Peut-on imaginer ce qu’a dû ressentir Jésus en sentant le pain se déchirer entre ses mains, alors qu’il disait « ceci, mon corps, qui est donné pour vous » ? Certainement il pense à ce qui va lui arriver dans quelques heures seulement, quand ce sera lui qui sera brisé, torturé. Il doit lutter intérieurement contre l’angoisse, l’envie de fuir cela.
En cette heure difficile, Jésus a besoin de la présence de ses amis et de leur chaleur pour affronter ce qui l’attend. 

Jésus sait aussi que ses disciples vont être désorientés par sa mort, aussi leur laisse-t’il ces gestes simples pour les rassurer, et parce qu’ils seront un repère, une aide, un lien entre eux et lui quand il aura été crucifié et qu’il ne sera plus là.

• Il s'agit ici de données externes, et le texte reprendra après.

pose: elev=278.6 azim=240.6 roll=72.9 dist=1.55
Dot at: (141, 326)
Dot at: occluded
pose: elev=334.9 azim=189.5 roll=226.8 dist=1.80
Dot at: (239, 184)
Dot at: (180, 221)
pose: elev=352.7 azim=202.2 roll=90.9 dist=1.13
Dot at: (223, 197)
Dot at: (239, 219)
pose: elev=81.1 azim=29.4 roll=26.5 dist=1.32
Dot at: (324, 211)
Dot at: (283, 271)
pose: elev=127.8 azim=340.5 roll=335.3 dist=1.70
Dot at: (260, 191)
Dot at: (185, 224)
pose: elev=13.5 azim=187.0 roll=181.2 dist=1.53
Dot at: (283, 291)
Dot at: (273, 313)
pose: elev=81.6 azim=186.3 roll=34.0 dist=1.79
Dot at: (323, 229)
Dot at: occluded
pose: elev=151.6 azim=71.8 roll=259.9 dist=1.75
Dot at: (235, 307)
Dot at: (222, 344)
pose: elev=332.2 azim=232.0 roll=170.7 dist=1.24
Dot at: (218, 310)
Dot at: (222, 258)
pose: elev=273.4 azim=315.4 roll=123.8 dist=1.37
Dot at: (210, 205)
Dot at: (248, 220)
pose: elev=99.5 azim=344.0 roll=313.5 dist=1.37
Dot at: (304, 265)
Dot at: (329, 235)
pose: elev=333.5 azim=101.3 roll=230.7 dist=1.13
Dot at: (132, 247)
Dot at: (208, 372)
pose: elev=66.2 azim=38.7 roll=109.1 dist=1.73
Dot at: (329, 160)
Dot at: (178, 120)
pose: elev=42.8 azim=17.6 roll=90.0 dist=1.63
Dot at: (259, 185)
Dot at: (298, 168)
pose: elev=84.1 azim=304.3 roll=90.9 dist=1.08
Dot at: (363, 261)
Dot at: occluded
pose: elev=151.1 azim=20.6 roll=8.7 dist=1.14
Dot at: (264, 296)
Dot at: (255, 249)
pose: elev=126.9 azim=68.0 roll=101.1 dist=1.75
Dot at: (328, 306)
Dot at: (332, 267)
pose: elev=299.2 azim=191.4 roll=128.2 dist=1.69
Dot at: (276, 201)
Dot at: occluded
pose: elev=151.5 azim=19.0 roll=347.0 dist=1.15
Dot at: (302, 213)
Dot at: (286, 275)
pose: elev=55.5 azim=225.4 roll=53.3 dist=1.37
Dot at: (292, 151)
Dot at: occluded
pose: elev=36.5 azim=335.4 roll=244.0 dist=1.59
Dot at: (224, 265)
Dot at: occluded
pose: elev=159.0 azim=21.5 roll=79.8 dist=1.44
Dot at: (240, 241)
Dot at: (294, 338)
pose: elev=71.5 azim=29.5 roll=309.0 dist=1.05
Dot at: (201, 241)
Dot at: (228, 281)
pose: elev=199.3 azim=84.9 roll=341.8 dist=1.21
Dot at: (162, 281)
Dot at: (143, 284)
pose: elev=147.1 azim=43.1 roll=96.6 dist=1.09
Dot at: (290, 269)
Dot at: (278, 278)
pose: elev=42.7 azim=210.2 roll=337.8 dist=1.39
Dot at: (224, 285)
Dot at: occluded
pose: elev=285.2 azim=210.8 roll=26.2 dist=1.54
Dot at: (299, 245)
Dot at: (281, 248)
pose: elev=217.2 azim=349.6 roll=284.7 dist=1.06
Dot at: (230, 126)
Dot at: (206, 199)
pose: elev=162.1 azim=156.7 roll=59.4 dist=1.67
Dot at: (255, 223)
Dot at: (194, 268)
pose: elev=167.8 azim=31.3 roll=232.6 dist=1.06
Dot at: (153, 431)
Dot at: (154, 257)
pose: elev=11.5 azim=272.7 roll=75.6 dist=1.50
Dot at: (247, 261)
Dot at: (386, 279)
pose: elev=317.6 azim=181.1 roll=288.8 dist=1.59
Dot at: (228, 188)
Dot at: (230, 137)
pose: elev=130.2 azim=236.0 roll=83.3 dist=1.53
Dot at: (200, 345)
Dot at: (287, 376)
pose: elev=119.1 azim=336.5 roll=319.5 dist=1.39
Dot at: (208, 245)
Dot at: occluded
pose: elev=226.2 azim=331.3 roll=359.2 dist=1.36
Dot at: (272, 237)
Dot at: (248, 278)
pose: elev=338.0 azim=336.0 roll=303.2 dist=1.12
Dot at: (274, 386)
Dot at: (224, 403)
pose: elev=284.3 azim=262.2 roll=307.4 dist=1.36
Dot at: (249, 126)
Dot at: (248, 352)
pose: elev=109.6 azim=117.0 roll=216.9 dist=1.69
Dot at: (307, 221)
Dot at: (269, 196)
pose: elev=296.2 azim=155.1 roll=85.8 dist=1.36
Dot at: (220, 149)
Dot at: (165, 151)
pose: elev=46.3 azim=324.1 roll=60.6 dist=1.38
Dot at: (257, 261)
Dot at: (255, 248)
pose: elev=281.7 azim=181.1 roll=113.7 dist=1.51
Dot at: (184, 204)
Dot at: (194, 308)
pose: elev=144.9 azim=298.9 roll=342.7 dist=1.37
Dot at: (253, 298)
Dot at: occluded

Voilà pourquoi, avant même de les quitter, il leur donne ce rite qui redit l’espérance et la confiance en Dieu, et qui va exprimer, par des symboles simples, le magnifique projet de vie que Dieu a pour eux. 

3. Un repas de Pâques détourné

Ce projet, Jésus l’explique alors en détournant le sens du repas traditionnel de Pâques. 
Ainsi, alors que tout a commencé selon la tradition, voilà qu’en plein milieu, Jésus casse le rituel, change le sens des gestes en prononçant des paroles incroyables : au lieu de dire, selon l’usage, « ceci est la pâque », il déclare « ceci est mon corps ». Par ces mots, il donne une signification nouvelle à ce repas : il le relie à lui-même, à sa mort proche, à sa résurrection à venir. « Mon corps, mon sang… donnés pour vous » : Jésus ne va être simplement exécuté, il va donner sa vie pour faire vivre ceux qui le reçoivent. 
Et Jésus va même plus loin : il parle de « nouvelle alliance » ! Il faut imaginer le choc pour les disciples, dont toute la compréhension du monde est basée sur l’alliance établie par Dieu avec Moïse.
Qu’est-ce qu’ils ont réellement compris ce soir-là ? Au moins, que l’heure était grave, mais qu’il y a avait de l’espoir, car Jésus parle de boire à nouveau le vin avec eux, dans l’avenir. 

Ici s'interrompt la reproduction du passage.